Directions for this task
Begin with the line containing "太陽光発電導入のハードルとその解決" and copy every line after it to the end of the entries, exactly, leaving out the lines before it.

Provided material
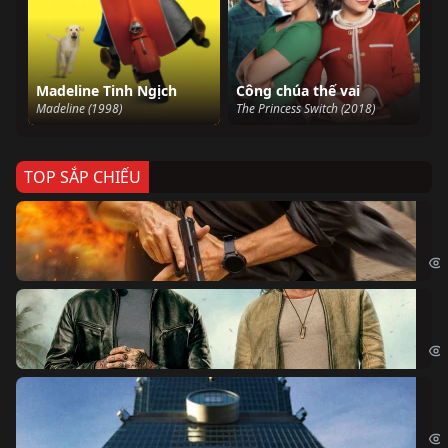
Madeline Tinh Ngịch
Công chúa thế vai
Madeline (1998)
The Princess Switch (2018)
TOP SẮP CHIẾU
Ze
Age
Bi
The
Sk
Sky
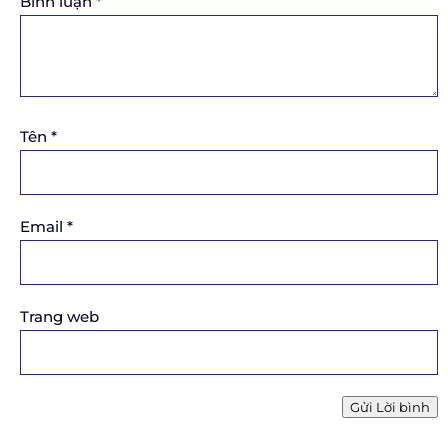
Bình luận
*
Tên
*
Email
*
Trang web
Gửi Lời bình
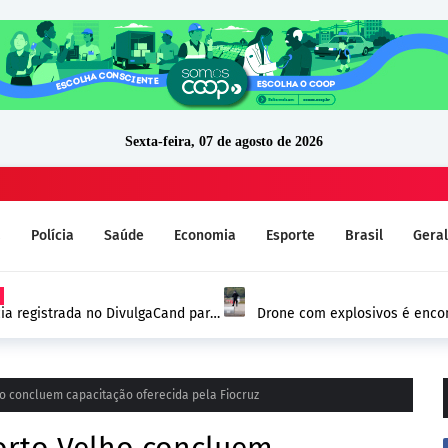
Sexta-feira, 07 de agosto de 2026
a
Polícia
Saúde
Economia
Esporte
Brasil
Geral
ia registrada no DivulgaCand para
Drone com explosivos é encon
Alemanha e reforça alerta de
o concluem capacitação oferecida pela Fiocruz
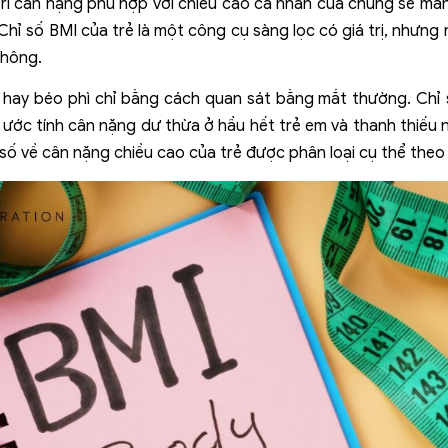
rì cân nặng phù hợp với chiều cao cá nhân của chúng sẽ mang
 Chỉ số BMI của trẻ là một công cụ sàng lọc có giá trị, nhưng
không.
 hay béo phì chỉ bằng cách quan sát bằng mắt thường. Chỉ số 
 ước tính cân nặng dư thừa ở hầu hết trẻ em và thanh thiếu n
ỉ số về cân nặng chiều cao của trẻ được phân loại cụ thể theo đ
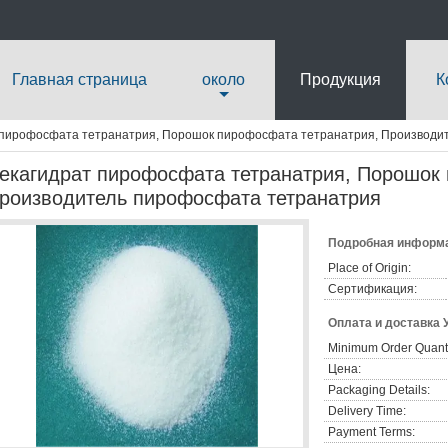
Главная страница
около
Продукция
К
 пирофосфата тетранатрия, Порошок пирофосфата тетранатрия, Производи
екагидрат пирофосфата тетранатрия, Порошок 
роизводитель пирофосфата тетранатрия
Подробная информа
Place of Origin:
Сертификация:
Оплата и доставка 
Minimum Order Quanti
Цена:
Packaging Details:
Delivery Time:
Payment Terms:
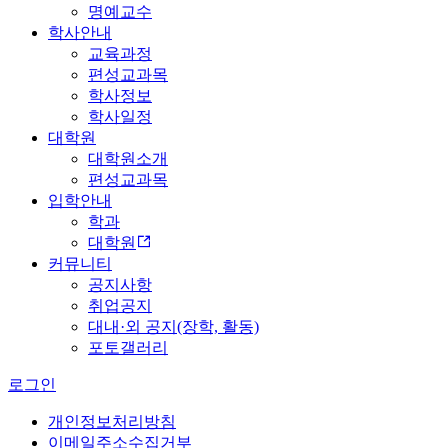
명예교수
학사안내
교육과정
편성교과목
학사정보
학사일정
대학원
대학원소개
편성교과목
입학안내
학과
대학원
커뮤니티
공지사항
취업공지
대내·외 공지(장학, 활동)
포토갤러리
로그인
개인정보처리방침
이메일주소수집거부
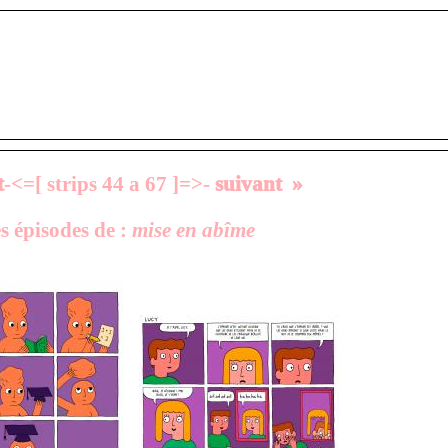
t
-<=[ strips 44 a 67 ]=>-
suivant »
es épisodes de :
mise en abîme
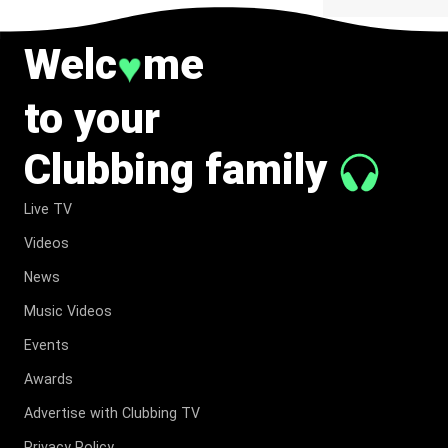
Welc
me
♥
to your
Clubbing family
Live TV
Videos
News
Music Videos
Events
Awards
Advertise with Clubbing TV
Privacy Policy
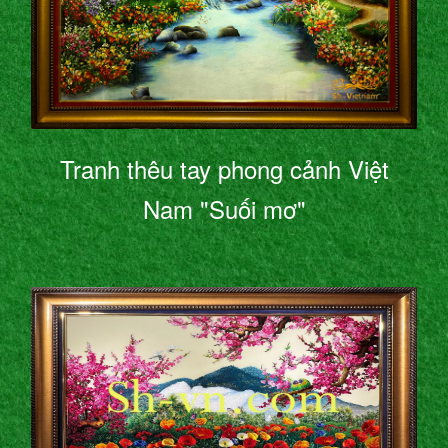
Tranh thêu tay phong cảnh Việt
Nam "Suối mơ"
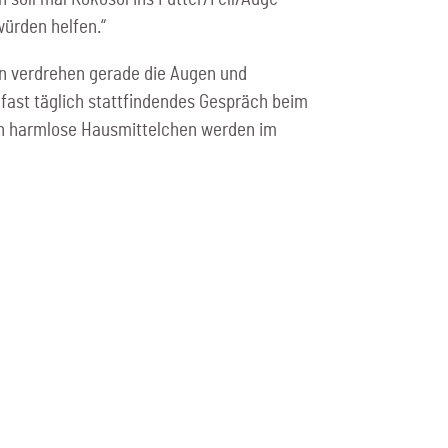
ürden helfen.“
gen verdrehen gerade die Augen und
ast täglich stattfindendes Gespräch beim
ch harmlose Hausmittelchen werden im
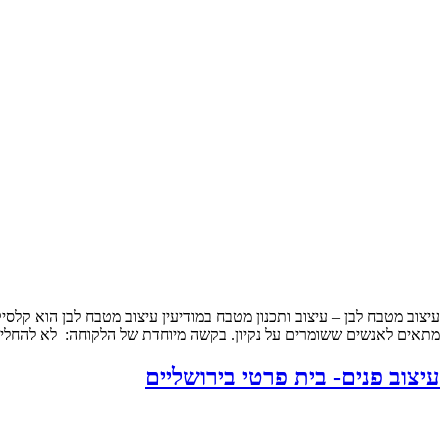
עיצוב מטבח לבן – עיצוב ותכנון מטבח במודיעין עיצוב מטבח לבן הוא קלסי
מתאים לאנשים ששומרים על נקיון. בקשה מיוחדת של הלקוחה: לא להחליף
עיצוב פנים- בית פרטי בירושליים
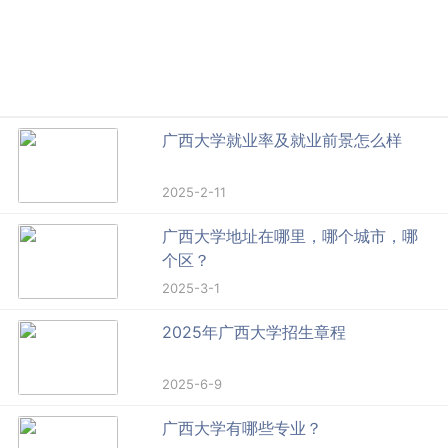
广西大学就业率及就业前景怎么样
2025-2-11
广西大学地址在哪里，哪个城市，哪
个区？
2025-3-1
2025年广西大学招生章程
2025-6-9
广西大学有哪些专业？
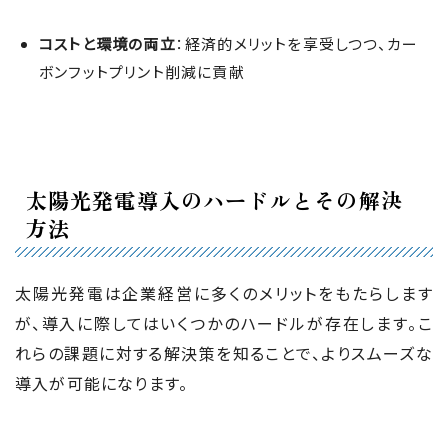
コストと環境の両立
：経済的メリットを享受しつつ、カー
ボンフットプリント削減に貢献
太陽光発電導入のハードルとその解決
方法
太陽光発電は企業経営に多くのメリットをもたらします
が、導入に際してはいくつかのハードルが存在します。こ
れらの課題に対する解決策を知ることで、よりスムーズな
導入が可能になります。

Exercise solution
太陽光発電導入のハードルとその解決
方法
太陽光発電は企業経営に多くのメリットをもたらします
が、導入に際してはいくつかのハードルが存在します。こ
れらの課題に対する解決策を知ることで、よりスムーズな
導入が可能になります。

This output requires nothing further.